═══ TEKS YANG DIBERIKAN
Pendidikan merupakan salah satu pilar utama dalam peningkatan kualitas sumber daya manusia dan pembangunan jangka panjang suatu negara. Pemerataan akses pendidikan menjadi isu strategis di Indonesia karena kondisi geografis yang luas dan tingkat pembangunan yang tidak merata antarwilayah. Perbedaan dalam ketersediaan sarana pendidikan dapat berdampak langsung pada kesempatan belajar, pencapaian pendidikan, serta produktivitas masyarakat di masing-masing provinsi. Oleh karena itu, memahami pola persebaran dan karakteristik fasilitas pendidikan antarprovinsi menjadi langkah penting untuk mendukung kebijakan pembangunan yang lebih inklusif.
Dalam praktiknya, setiap provinsi memiliki jumlah dan komposisi sekolah yang berbeda pada setiap jenjang, mulai dari Sekolah Dasar hingga Perguruan Tinggi. Provinsi dengan jumlah penduduk besar cenderung memiliki jumlah sekolah yang lebih banyak, sementara provinsi dengan wilayah kepulauan atau pegunungan sering menghadapi tantangan aksesibilitas yang menghambat pemerataan fasilitas pendidikan. Ketimpangan ini dapat memunculkan kesenjangan kualitas pendidikan dan memperlebar disparitas pembangunan antarwilayah. Pemerintah membutuhkan pendekatan analitis yang mampu memetakan provinsi-provinsi tersebut ke dalam kelompok dengan karakteristik yang mirip, sehingga intervensi kebijakan dapat disesuaikan secara lebih akurat.
══════
* PETUNJUK LATIHAN *
Lanjutkan teks tentang pemerataan fasilitas pendidikan antarprovinsi di atas, mulai dari kalimat sesudah kalimat terakhirnya.
═══ CATATAN DATA
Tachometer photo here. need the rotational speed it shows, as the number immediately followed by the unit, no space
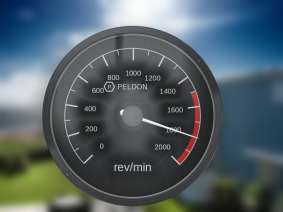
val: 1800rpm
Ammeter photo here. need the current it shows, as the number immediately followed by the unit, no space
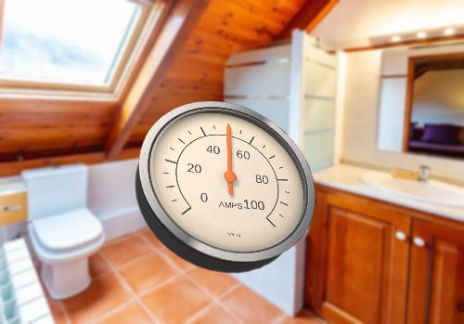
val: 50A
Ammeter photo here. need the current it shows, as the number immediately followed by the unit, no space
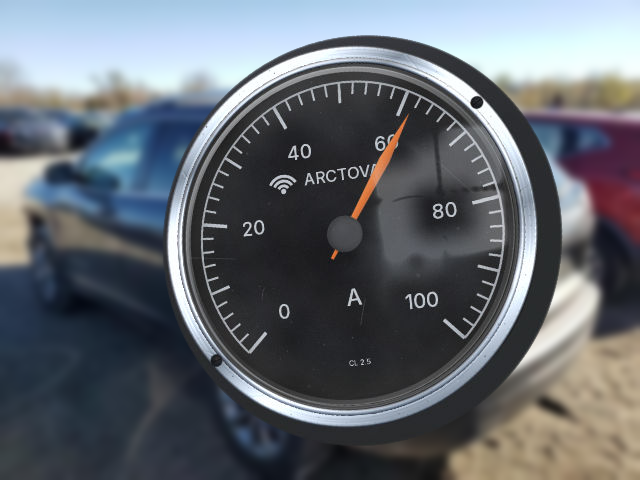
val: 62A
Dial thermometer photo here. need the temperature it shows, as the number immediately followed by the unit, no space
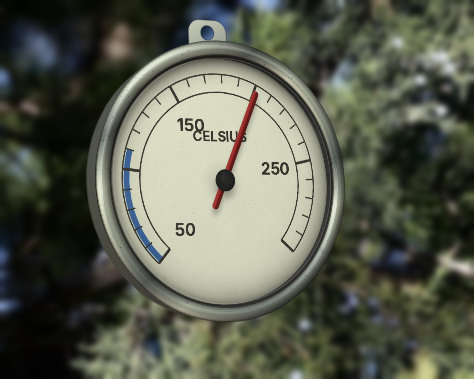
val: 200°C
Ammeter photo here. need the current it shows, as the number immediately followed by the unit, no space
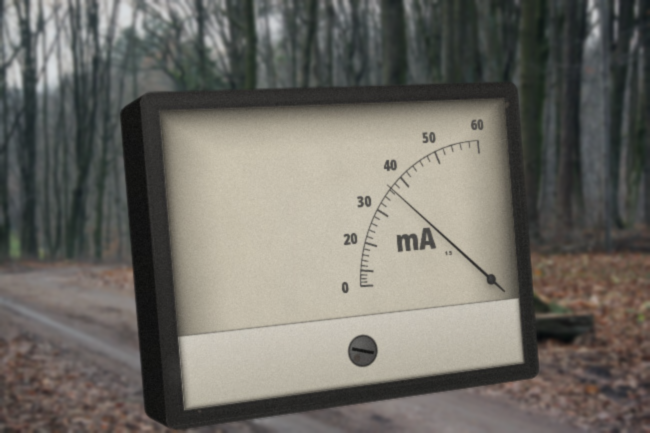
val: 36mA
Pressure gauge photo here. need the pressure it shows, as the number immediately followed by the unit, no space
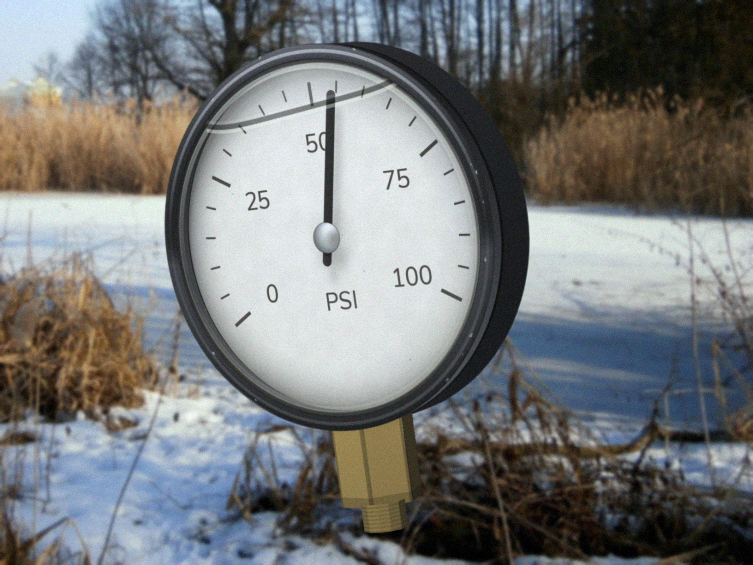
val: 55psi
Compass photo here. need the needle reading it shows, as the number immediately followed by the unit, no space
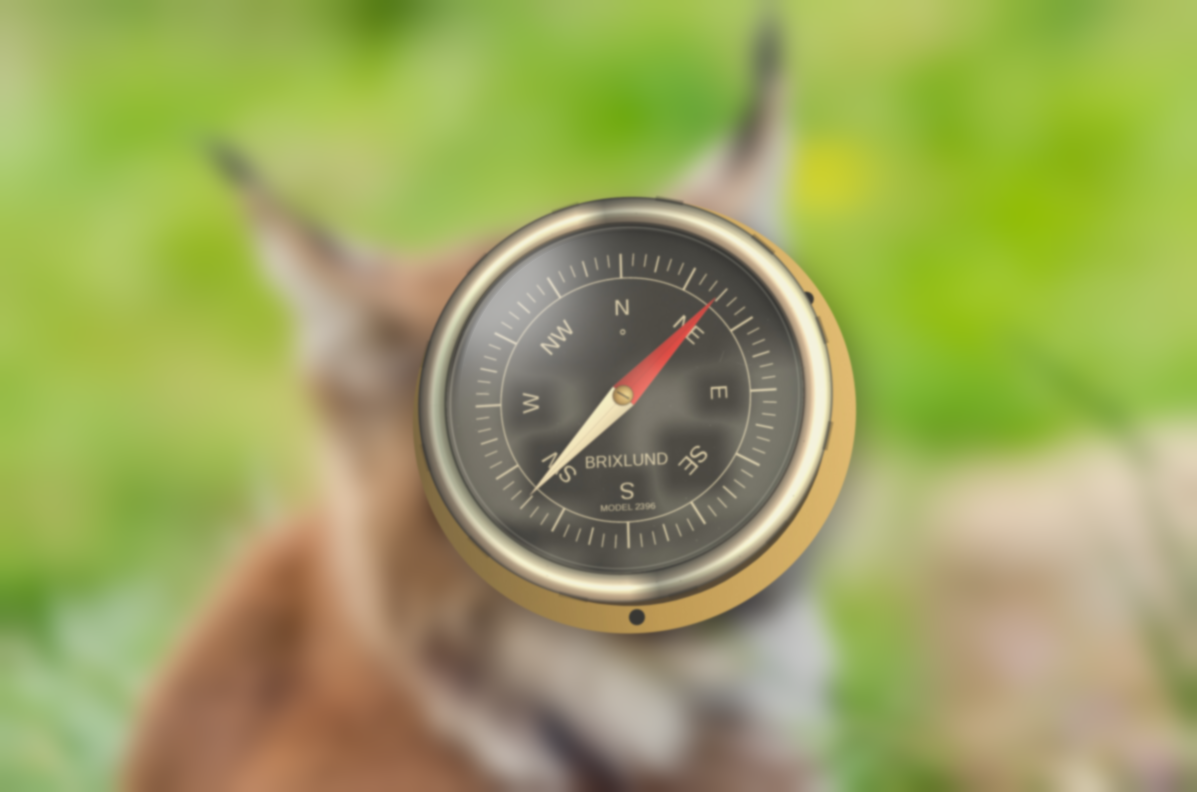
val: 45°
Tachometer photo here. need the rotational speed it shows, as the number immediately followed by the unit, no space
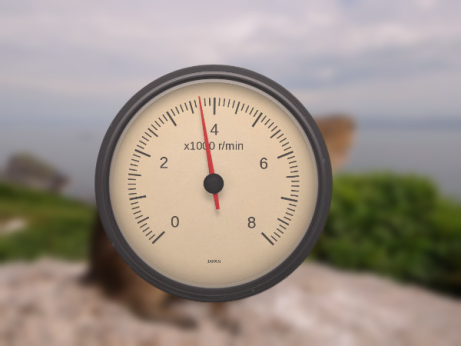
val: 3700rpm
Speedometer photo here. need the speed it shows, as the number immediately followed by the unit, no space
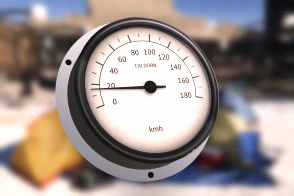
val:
══════
═══ CATATAN DATA
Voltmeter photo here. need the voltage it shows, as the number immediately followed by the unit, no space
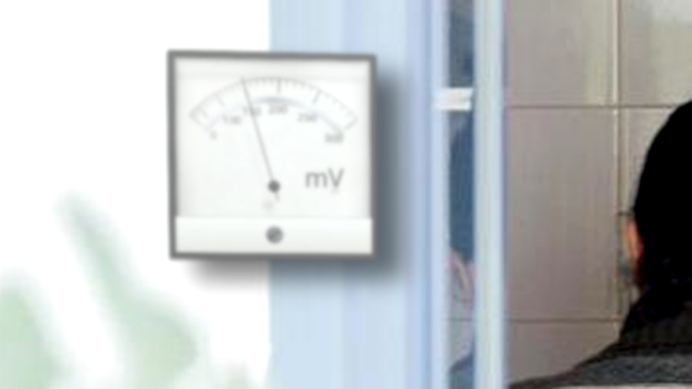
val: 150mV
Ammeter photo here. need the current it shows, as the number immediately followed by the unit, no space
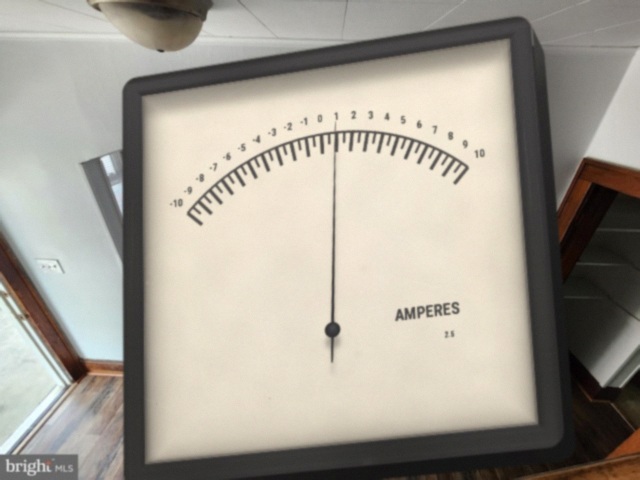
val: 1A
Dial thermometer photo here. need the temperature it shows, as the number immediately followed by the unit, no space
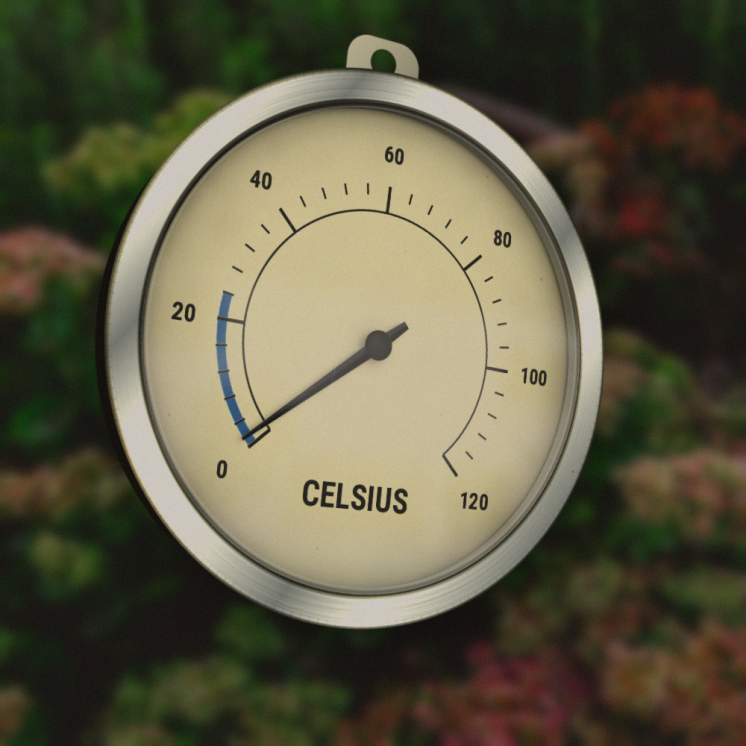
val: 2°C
══════
* JAWABAN TUGAS *
Berdasarkan latar belakang tersebut, analisis pola persebaran fasilitas pendidikan membutuhkan data yang mampu menggambarkan kondisi nyata di setiap provinsi. Untuk tujuan ini digunakan dataset yang berisi jumlah satuan pendidikan pada lima jenjang, yaitu Sekolah Dasar (SD), Sekolah Menengah Pertama (SMP), Sekolah Menengah Umum (SMU), Sekolah Menengah Kejuruan (SMK), dan Perguruan Tinggi. Setiap baris data mewakili satu provinsi, sehingga variasi kapasitas pendidikan antar wilayah dapat diamati secara langsung.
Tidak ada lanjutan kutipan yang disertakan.